Travel Blog

sep 10

Eilandhoppen in subtropisch Japan

Gepost in Inspiratie buiten Europa, Reportages | geplaatst door Jurriaan Teulings

De uitgestrekte subtropische archipel Okinawa wordt met regelmaat omschreven als het Hawaii van Japan. Het werd internationaal bekend vanwege het bijzondere dieet, waarmee je met gemak de 100 haalt.

 
Kume is een klein eilandje 100 kilometer ten westen van het hoofdeiland van Okinawa. Het vliegveld is niet veel meer dan een airstrip op een rif. Ik word er opgewacht door mijn gids Hiromitsu, die zich me twee dagen over me zal ontfermen. Omdat zijn Engels niet zo goed is, vertrouwt hij op Google Translate. ’Not perfect,’ zegt hij, terdege bewust van het feit dat Japans zich niet makkelijk letterlijk laat vertalen. Andersom geldt natuurlijk hetzelfde. Aanvankelijk neemt onze communicatie via de app de vorm aan van een conversatie tussen twee buiksprekende orakels.
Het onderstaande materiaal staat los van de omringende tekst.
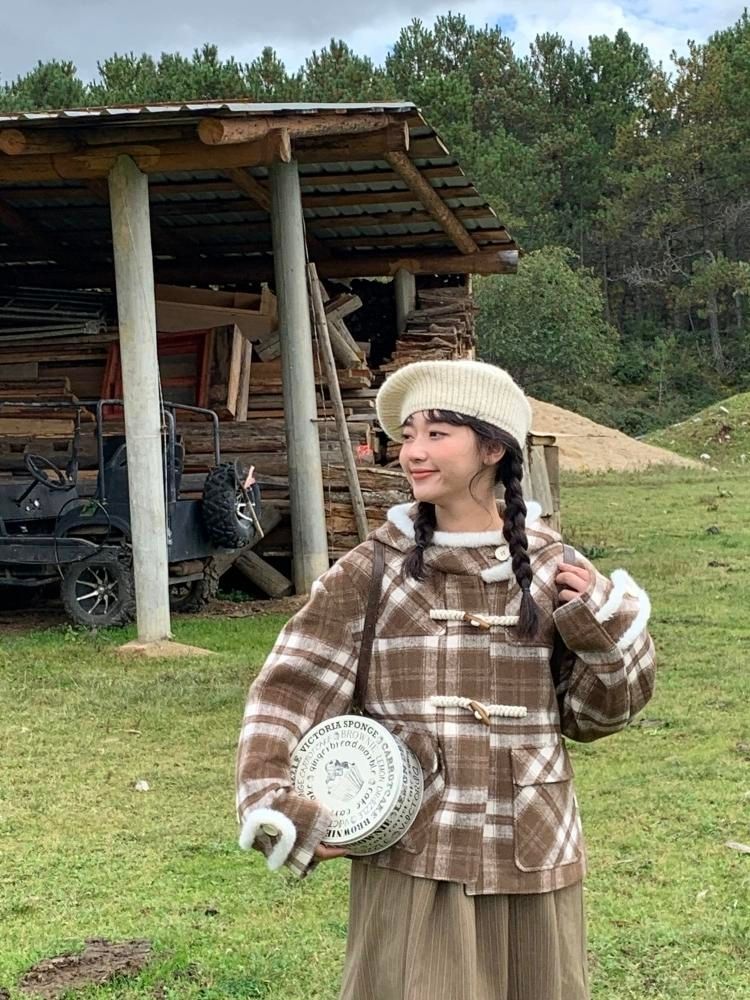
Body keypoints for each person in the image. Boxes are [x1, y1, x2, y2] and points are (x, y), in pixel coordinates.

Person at [236, 359, 656, 1000]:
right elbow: (290, 687)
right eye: (408, 435)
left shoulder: (555, 569)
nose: (413, 452)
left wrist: (604, 626)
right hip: (415, 848)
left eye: (436, 434)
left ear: (492, 448)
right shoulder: (373, 570)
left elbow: (596, 718)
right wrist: (274, 799)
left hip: (534, 846)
Hiromitsu’s vraag: “heb je veel huid?” had ik niet zien aankomen. En het blijft ook gissen wat hij met “ben je een nat verhaal?” over me te weten hoopte te komen. We zien er allebei de humor van in en leren snel om alles ruim te interpreteren. Uit zijn mededeling “Kume is oud vaak” maak ik bijvoorbeeld op dat er veel oude mensen op het eiland wonen.
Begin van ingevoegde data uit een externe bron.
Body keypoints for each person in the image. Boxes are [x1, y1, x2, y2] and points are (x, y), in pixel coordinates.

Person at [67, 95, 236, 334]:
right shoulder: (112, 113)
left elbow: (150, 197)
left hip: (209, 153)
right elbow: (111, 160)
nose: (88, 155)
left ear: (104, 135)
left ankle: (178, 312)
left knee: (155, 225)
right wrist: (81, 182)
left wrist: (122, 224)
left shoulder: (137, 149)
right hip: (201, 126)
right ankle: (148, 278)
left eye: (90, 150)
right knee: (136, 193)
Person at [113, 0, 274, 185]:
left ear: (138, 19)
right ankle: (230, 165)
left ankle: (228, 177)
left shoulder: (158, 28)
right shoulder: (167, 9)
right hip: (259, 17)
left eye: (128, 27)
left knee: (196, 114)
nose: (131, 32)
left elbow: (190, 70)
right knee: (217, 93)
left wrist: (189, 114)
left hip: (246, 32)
Een van de weinige zaken waarmee Okinawa internationaal bekend staat is het feit dat nergens ter wereld een bevolking zo lang leeft. Experts houden het op een combinatie van het milde klimaat, dieet (veel groente, weinig zuivel en vlees) en hechte sociale banden (vrienden uit de kleuterschool zijn vrienden voor het leven). Als we vlak na aankomst even gaan lunchen bij het Cypress resort staat er echter meteen een grote biefstuk op het menu. Dat daar weinig Japans aan is, is de bedoeling: dit is een vakantieresort, en Japanners willen ook wel eens wat anders eten dan sobanoodles en sushi. Dat neemt overigens niet weg dat ik juist de lokale specialiteiten uit wil proberen. “Later,” belooft Hiromitsu. Eerst ontmoeten we de manager, een grote vriendelijke man die net als Hiromitsu gekleed gaat in een blauwe broek met een los roze hemd er overheen. Hij maakt duidelijk dat hij en Hiromitsu eigenlijk geen Japanners zijn. Ja, de archipel hoort sinds het einde van de 19e eeuw tot Japan, maar zij voelen zich in de eerste plaats Okinawanen. Er is inderdaad een merkbaar verschil: de mannen zijn informeler, jovialer, en minder verlegen dan ik van Japanners gewend ben.

 
De twee dagen die ik doorbreng op het eiland zijn precies genoeg voor een ontspannen bezoek. Het eilandje is klein en telt een permanente bevolking van slechts 8300 zielen. Je rijdt er in een halfuurtje rond. Het groene, subtropische landschap wordt her en der onderbroken door vulkanische rotsformaties en heuvels; we beklimmen er eentje met de schamele restanten van een middeleeuws kasteel.

 
Even verderop bezoeken we een zijdefabriekje, waar dames met mondkapjes een populatie zijderupsen beheren die mij doen denken aan een Bijbelse plaag, en een garnalenkwekerij waar men stomverbaasd is als ik het aanbod om in een enorme levende garnaal te bijten vriendelijk afwijs. Een fietstour tussen de suikerrietplantages en traditionele huisjes brengt me wat dichter bij het lokale leven buiten het afgeschermde wereldje van de resorts. Een vaste prik op het programma is ook een relaxt middagje op Hatenohama, een hagelwitte zandbank vlak buiten de kust. Op de heen- en terugweg spotten we zeeschildpadden door de glazen bodem van de boot. Ik logeer in het Kume Island Resort en lunch bij het nabijgelegen Eef Beach, waar een duidelijk Hawaii-thema is doorgevoerd, ondersteund door hulamuziek. Maar het wordt pas echt interessant als Hiromitsu me uitnodigt om een avondje met zijn vrienden door te brengen in een lokaal restaurant.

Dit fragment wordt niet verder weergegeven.